| WHAT YOU ARE ASKED TO DO |
Whenever a picture appears, leave it out while repeating all the other data exactly.

| DATA |
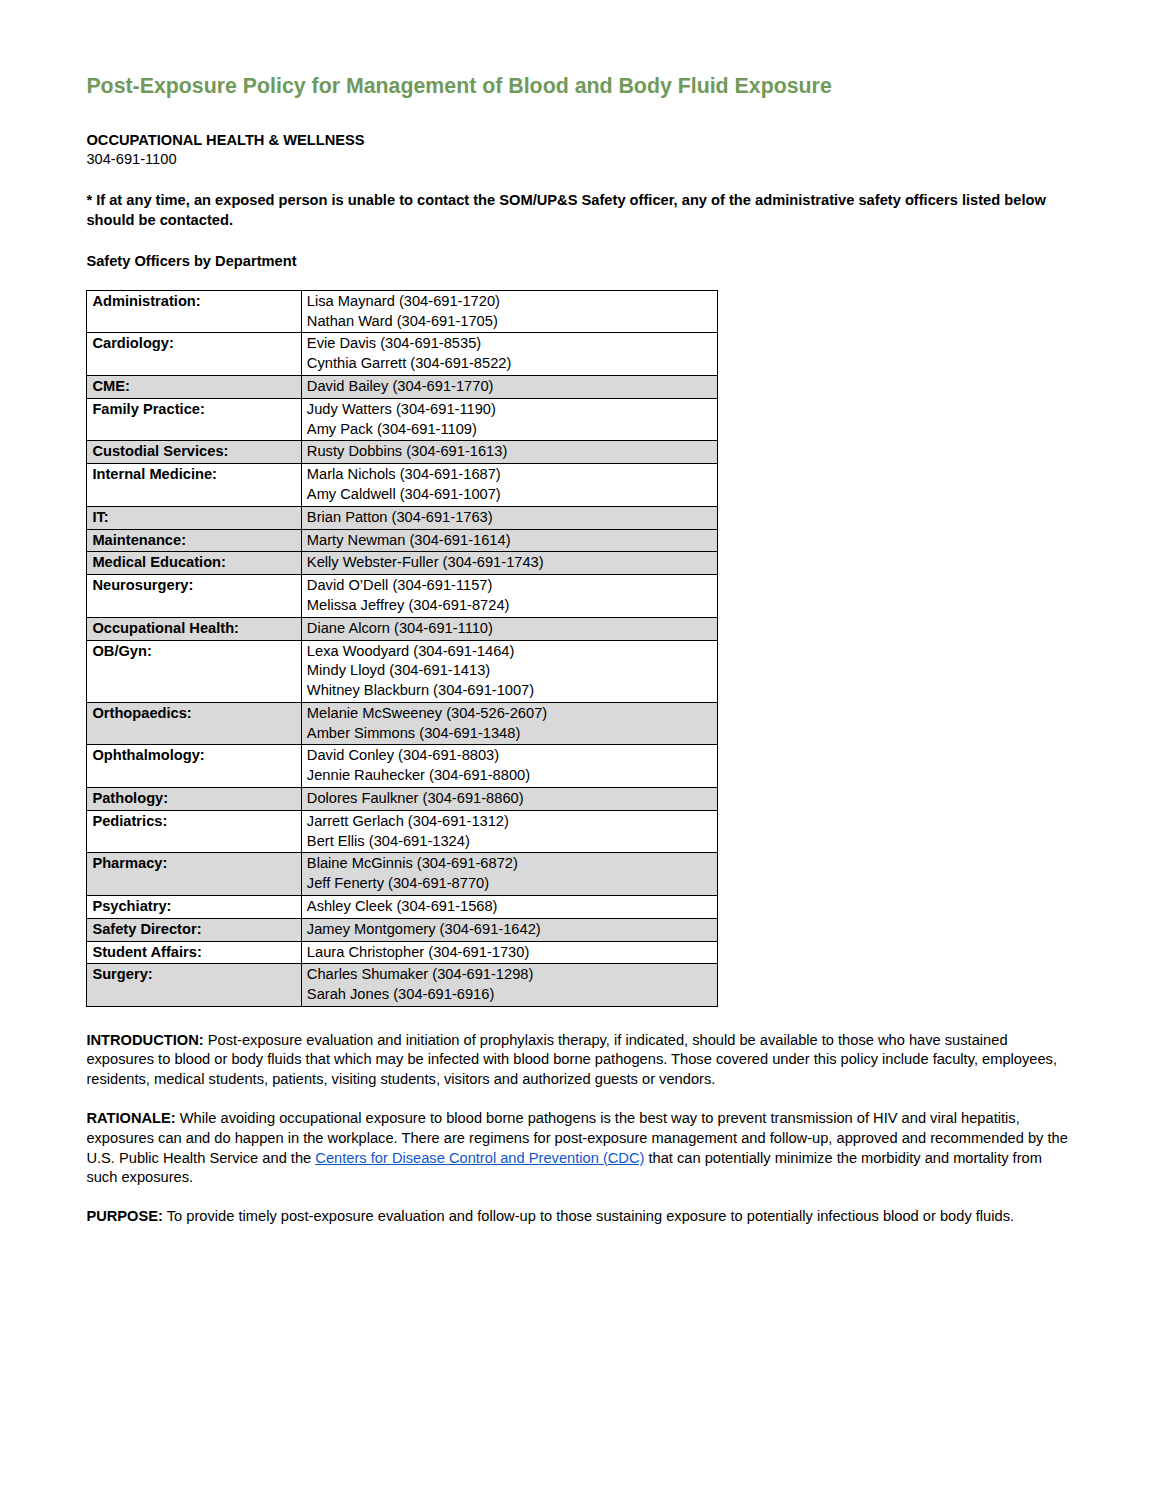Post-Exposure Policy for Management of Blood and Body Fluid Exposure
OCCUPATIONAL HEALTH & WELLNESS
304-691-1100
* If at any time, an exposed person is unable to contact the SOM/UP&S Safety officer, any of the administrative safety officers listed below should be contacted.
Safety Officers by Department
| Administration: | Lisa Maynard (304-691-1720) Nathan Ward (304-691-1705) |
| Cardiology: | Evie Davis (304-691-8535) Cynthia Garrett (304-691-8522) |
| CME: | David Bailey (304-691-1770) |
| Family Practice: | Judy Watters (304-691-1190) Amy Pack (304-691-1109) |
| Custodial Services: | Rusty Dobbins (304-691-1613) |
| Internal Medicine: | Marla Nichols (304-691-1687) Amy Caldwell (304-691-1007) |
| IT: | Brian Patton (304-691-1763) |
| Maintenance: | Marty Newman (304-691-1614) |
| Medical Education: | Kelly Webster-Fuller (304-691-1743) |
| Neurosurgery: | David O’Dell (304-691-1157) Melissa Jeffrey (304-691-8724) |
| Occupational Health: | Diane Alcorn (304-691-1110) |
| OB/Gyn: | Lexa Woodyard (304-691-1464) Mindy Lloyd (304-691-1413) Whitney Blackburn (304-691-1007) |
| Orthopaedics: | Melanie McSweeney (304-526-2607) Amber Simmons (304-691-1348) |
| Ophthalmology: | David Conley (304-691-8803) Jennie Rauhecker (304-691-8800) |
| Pathology: | Dolores Faulkner (304-691-8860) |
| Pediatrics: | Jarrett Gerlach (304-691-1312) Bert Ellis (304-691-1324) |
| Pharmacy: | Blaine McGinnis (304-691-6872) Jeff Fenerty (304-691-8770) |
| Psychiatry: | Ashley Cleek (304-691-1568) |
| Safety Director: | Jamey Montgomery (304-691-1642) |
| Student Affairs: | Laura Christopher (304-691-1730) |
| Surgery: | Charles Shumaker (304-691-1298) Sarah Jones (304-691-6916) |
INTRODUCTION: Post-exposure evaluation and initiation of prophylaxis therapy, if indicated, should be available to those who have sustained exposures to blood or body fluids that which may be infected with blood borne pathogens. Those covered under this policy include faculty, employees, residents, medical students, patients, visiting students, visitors and authorized guests or vendors.
RATIONALE: While avoiding occupational exposure to blood borne pathogens is the best way to prevent transmission of HIV and viral hepatitis, exposures can and do happen in the workplace. There are regimens for post-exposure management and follow-up, approved and recommended by the U.S. Public Health Service and the Centers for Disease Control and Prevention (CDC) that can potentially minimize the morbidity and mortality from such exposures.
PURPOSE: To provide timely post-exposure evaluation and follow-up to those sustaining exposure to potentially infectious blood or body fluids.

| WRITTEN ANSWER |
Post-Exposure Policy for Management of Blood and Body Fluid Exposure
OCCUPATIONAL HEALTH & WELLNESS
304-691-1100
* If at any time, an exposed person is unable to contact the SOM/UP&S Safety officer, any of the administrative safety officers listed below should be contacted.
Safety Officers by Department
| Administration: | Lisa Maynard (304-691-1720) Nathan Ward (304-691-1705) |
| Cardiology: | Evie Davis (304-691-8535) Cynthia Garrett (304-691-8522) |
| CME: | David Bailey (304-691-1770) |
| Family Practice: | Judy Watters (304-691-1190) Amy Pack (304-691-1109) |
| Custodial Services: | Rusty Dobbins (304-691-1613) |
| Internal Medicine: | Marla Nichols (304-691-1687) Amy Caldwell (304-691-1007) |
| IT: | Brian Patton (304-691-1763) |
| Maintenance: | Marty Newman (304-691-1614) |
| Medical Education: | Kelly Webster-Fuller (304-691-1743) |
| Neurosurgery: | David O’Dell (304-691-1157) Melissa Jeffrey (304-691-8724) |
| Occupational Health: | Diane Alcorn (304-691-1110) |
| OB/Gyn: | Lexa Woodyard (304-691-1464) Mindy Lloyd (304-691-1413) Whitney Blackburn (304-691-1007) |
| Orthopaedics: | Melanie McSweeney (304-526-2607) Amber Simmons (304-691-1348) |
| Ophthalmology: | David Conley (304-691-8803) Jennie Rauhecker (304-691-8800) |
| Pathology: | Dolores Faulkner (304-691-8860) |
| Pediatrics: | Jarrett Gerlach (304-691-1312) Bert Ellis (304-691-1324) |
| Pharmacy: | Blaine McGinnis (304-691-6872) Jeff Fenerty (304-691-8770) |
| Psychiatry: | Ashley Cleek (304-691-1568) |
| Safety Director: | Jamey Montgomery (304-691-1642) |
| Student Affairs: | Laura Christopher (304-691-1730) |
| Surgery: | Charles Shumaker (304-691-1298) Sarah Jones (304-691-6916) |
INTRODUCTION: Post-exposure evaluation and initiation of prophylaxis therapy, if indicated, should be available to those who have sustained exposures to blood or body fluids that which may be infected with blood borne pathogens. Those covered under this policy include faculty, employees, residents, medical students, patients, visiting students, visitors and authorized guests or vendors.
RATIONALE: While avoiding occupational exposure to blood borne pathogens is the best way to prevent transmission of HIV and viral hepatitis, exposures can and do happen in the workplace. There are regimens for post-exposure management and follow-up, approved and recommended by the U.S. Public Health Service and the Centers for Disease Control and Prevention (CDC) that can potentially minimize the morbidity and mortality from such exposures.
PURPOSE: To provide timely post-exposure evaluation and follow-up to those sustaining exposure to potentially infectious blood or body fluids.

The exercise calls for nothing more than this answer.